» **SOURCE DOCUMENT**:

Changeset truncated at 500 lines:

diff --git a/lib/tdb/common/freelist.c b/lib/tdb/common/freelist.c
index 2f2a4c3..3bc3965 100644
--- a/lib/tdb/common/freelist.c
+++ b/lib/tdb/common/freelist.c
@@ -284,6 +284,9 @@ tdb_off_t tdb_allocate(struct tdb_context *tdb, tdb_len_t length, struct list_st
 	if (tdb_lock(tdb, -1, F_WRLCK) == -1)

» **GOAL**: Which file does the changeset excerpt modify?

» **ROWS**:
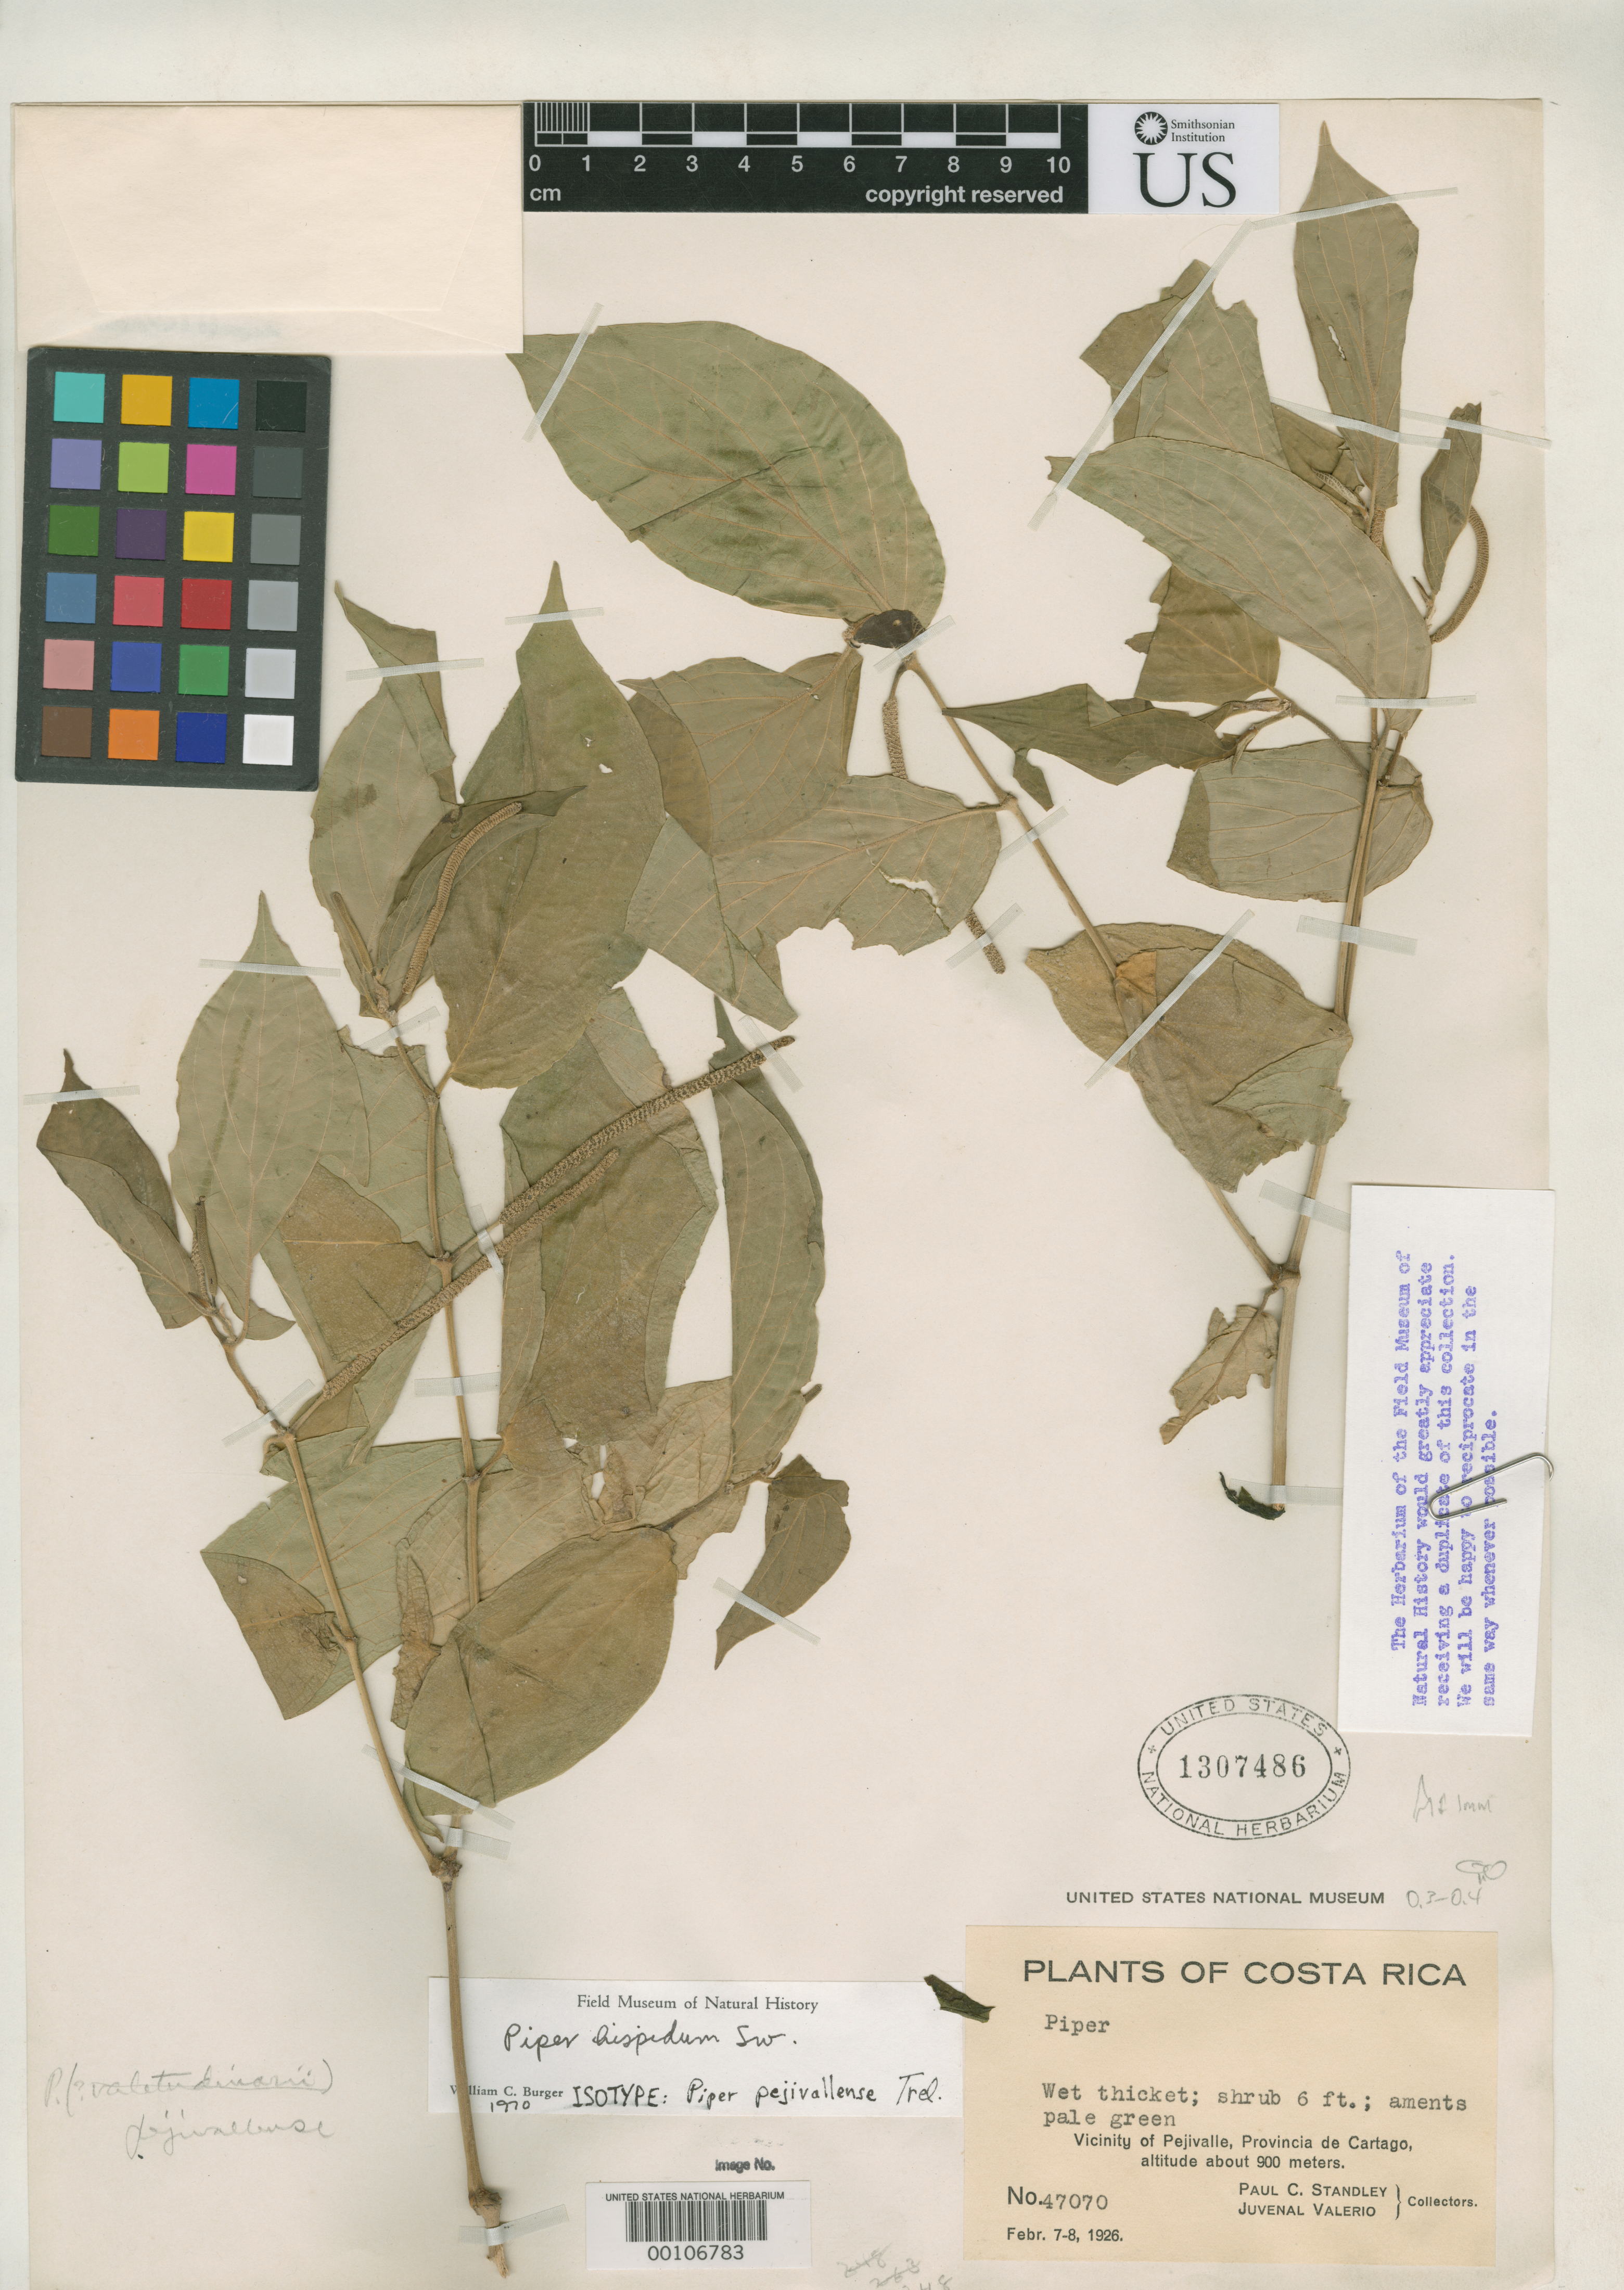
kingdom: Plantae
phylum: Tracheophyta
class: Magnoliopsida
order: Piperales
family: Piperaceae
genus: Piper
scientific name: Piper pejivallense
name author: Trel.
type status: Paratype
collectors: P. C. Standley & J. Valerio R.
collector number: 47070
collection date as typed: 08 Feb 1926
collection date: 1926-02-08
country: Costa Rica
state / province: Cartago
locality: Near Pejivalle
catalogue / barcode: US 1307486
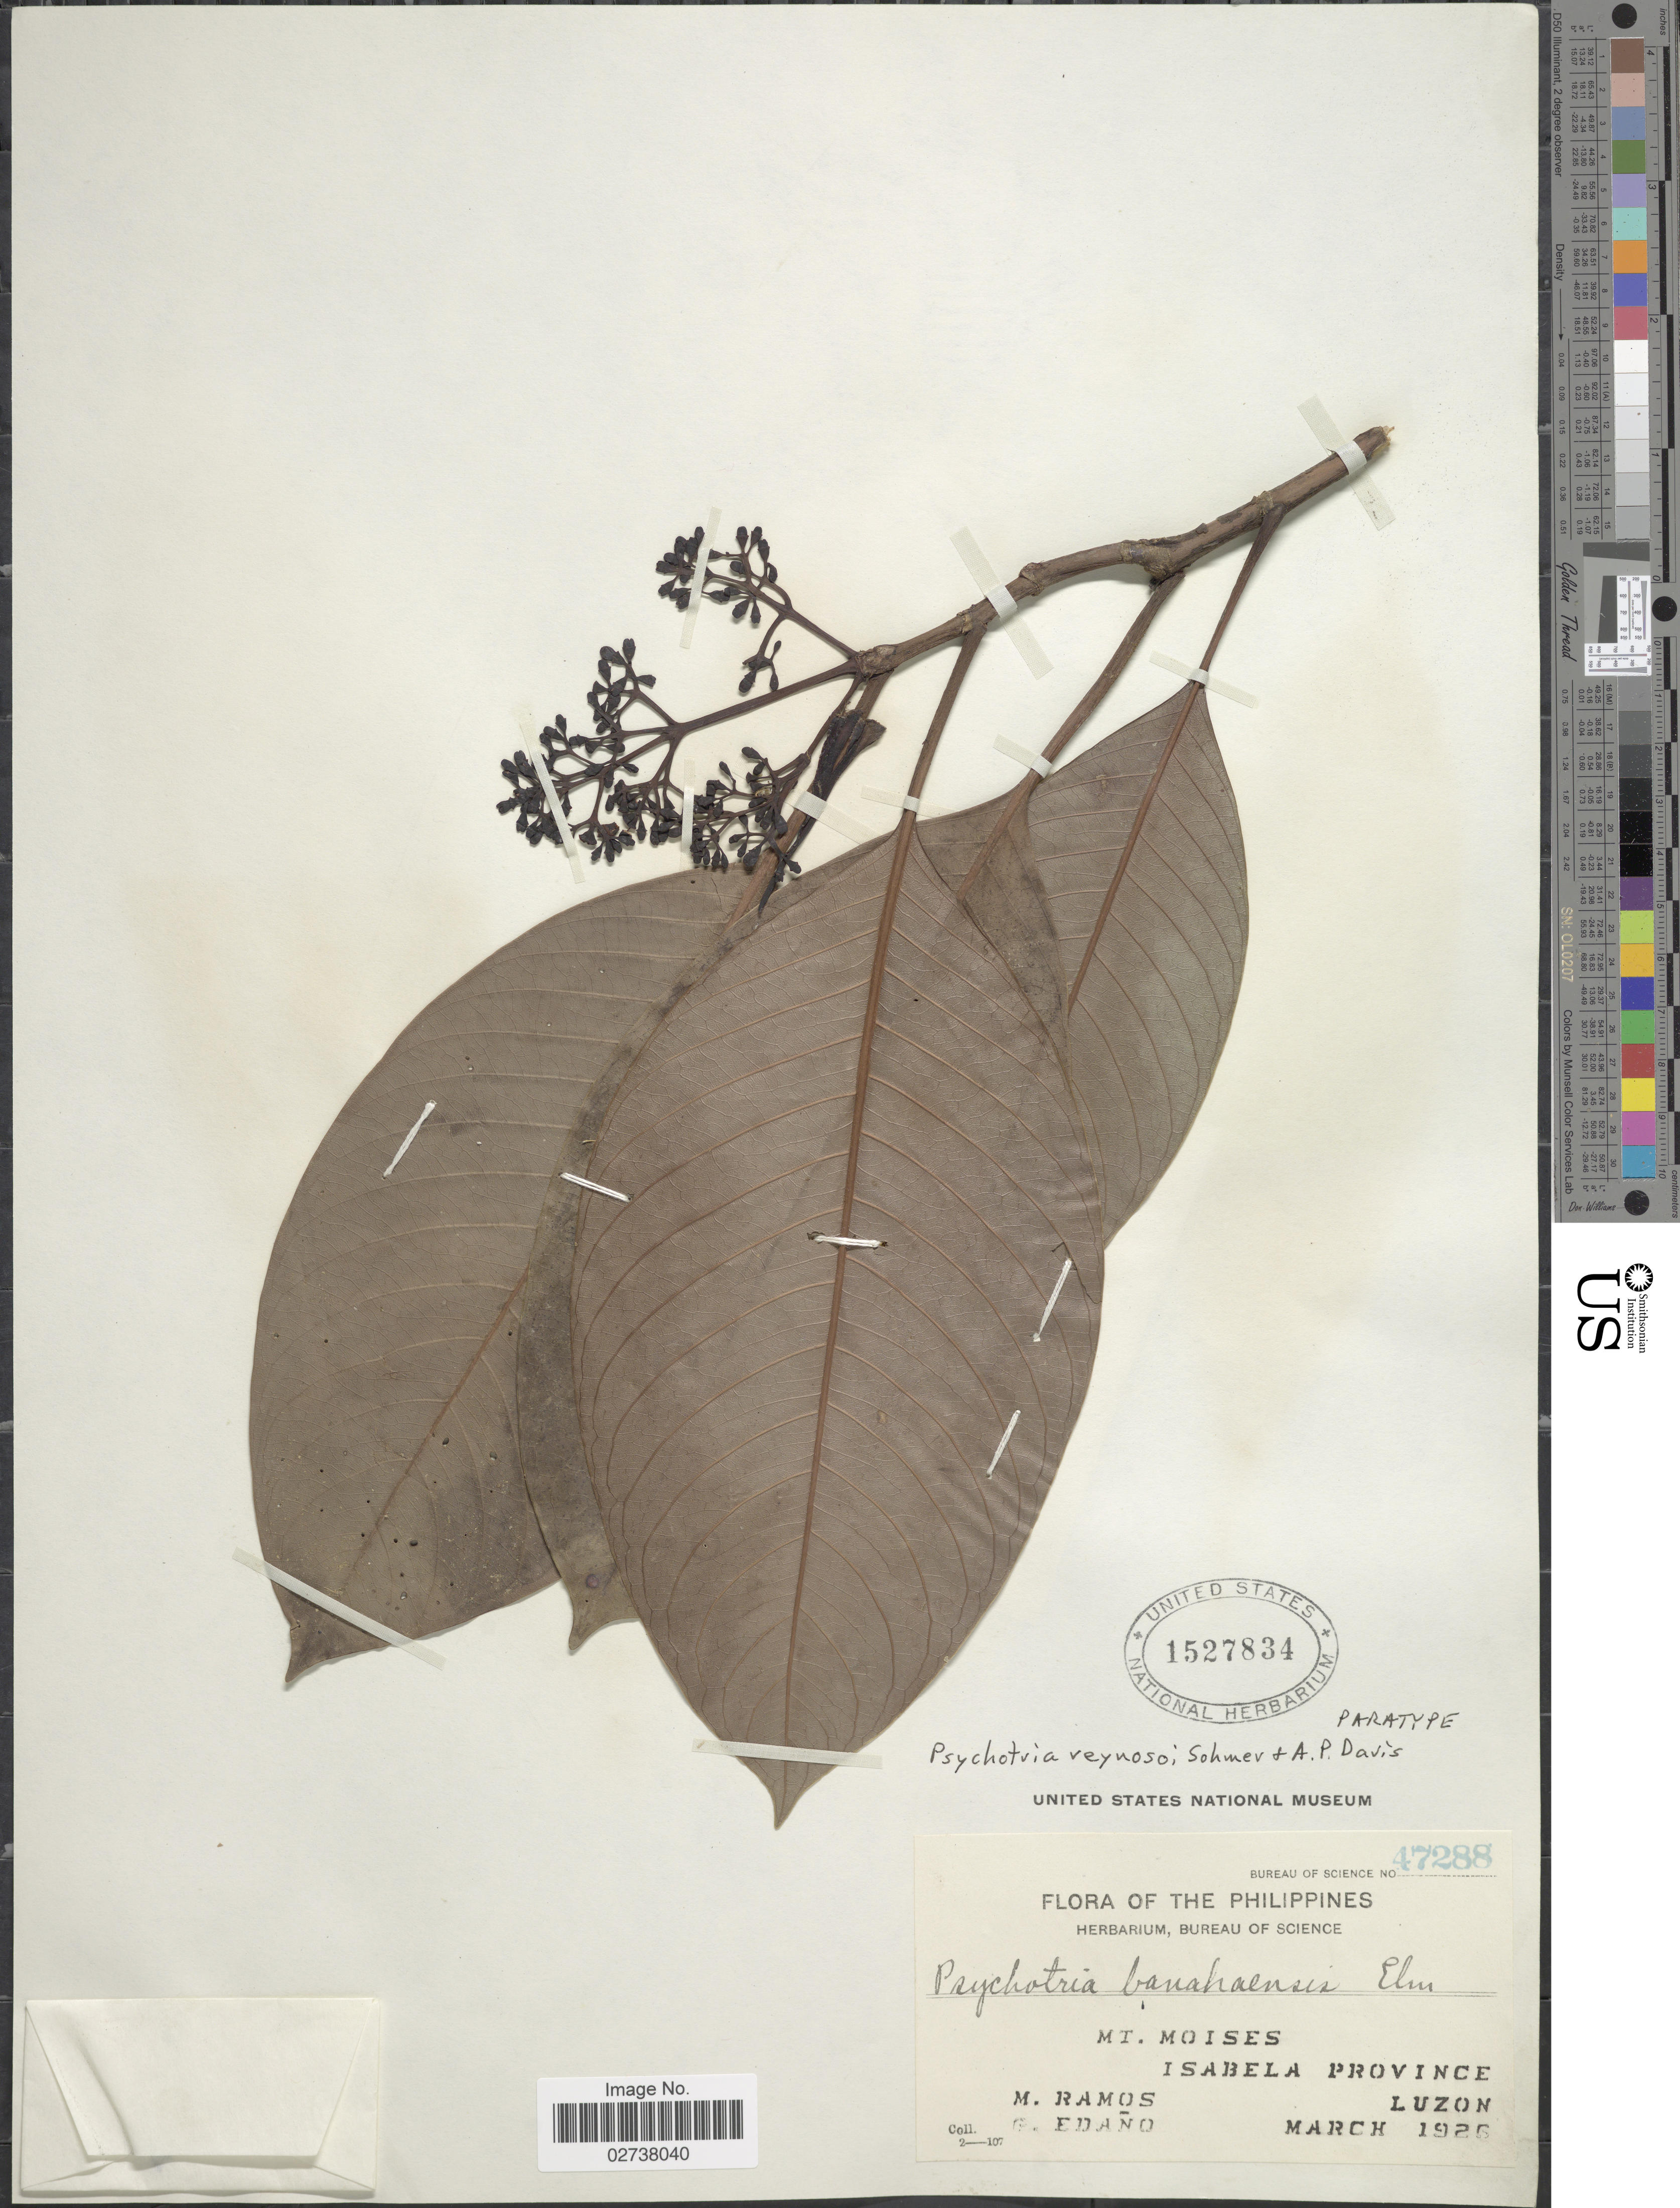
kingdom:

» **TASK OUTPUT**: lib/tdb/common/freelist.c